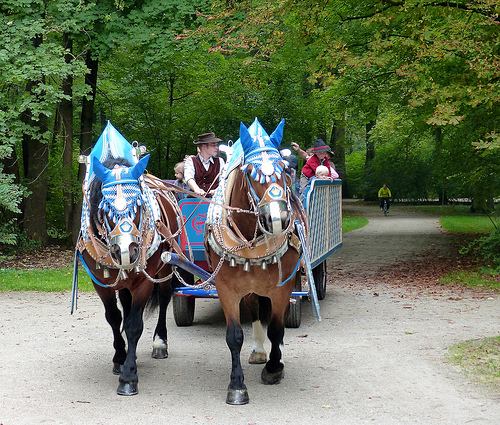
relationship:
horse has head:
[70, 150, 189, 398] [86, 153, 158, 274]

...

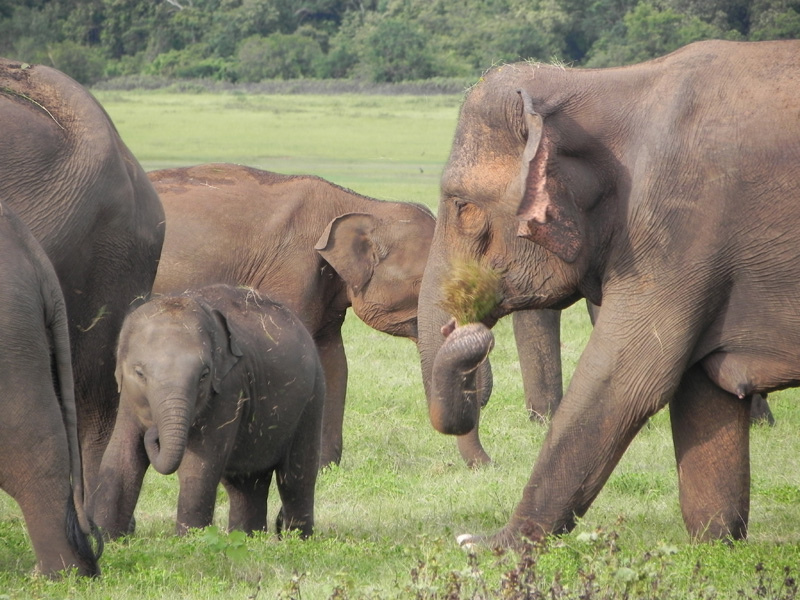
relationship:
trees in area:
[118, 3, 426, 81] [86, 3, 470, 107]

* * *

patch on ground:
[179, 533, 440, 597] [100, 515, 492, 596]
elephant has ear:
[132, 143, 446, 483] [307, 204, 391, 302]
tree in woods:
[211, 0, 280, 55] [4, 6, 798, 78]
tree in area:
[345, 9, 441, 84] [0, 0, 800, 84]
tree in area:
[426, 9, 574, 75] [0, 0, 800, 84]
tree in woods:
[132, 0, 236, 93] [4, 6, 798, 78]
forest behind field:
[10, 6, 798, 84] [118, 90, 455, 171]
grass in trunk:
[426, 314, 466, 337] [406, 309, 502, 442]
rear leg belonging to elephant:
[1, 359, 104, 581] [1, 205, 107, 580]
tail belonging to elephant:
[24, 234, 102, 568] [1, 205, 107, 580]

Exercise task: Return each row above that contains the word "belonging", copied verbatim.

Problem solution:
rear leg belonging to elephant:
tail belonging to elephant:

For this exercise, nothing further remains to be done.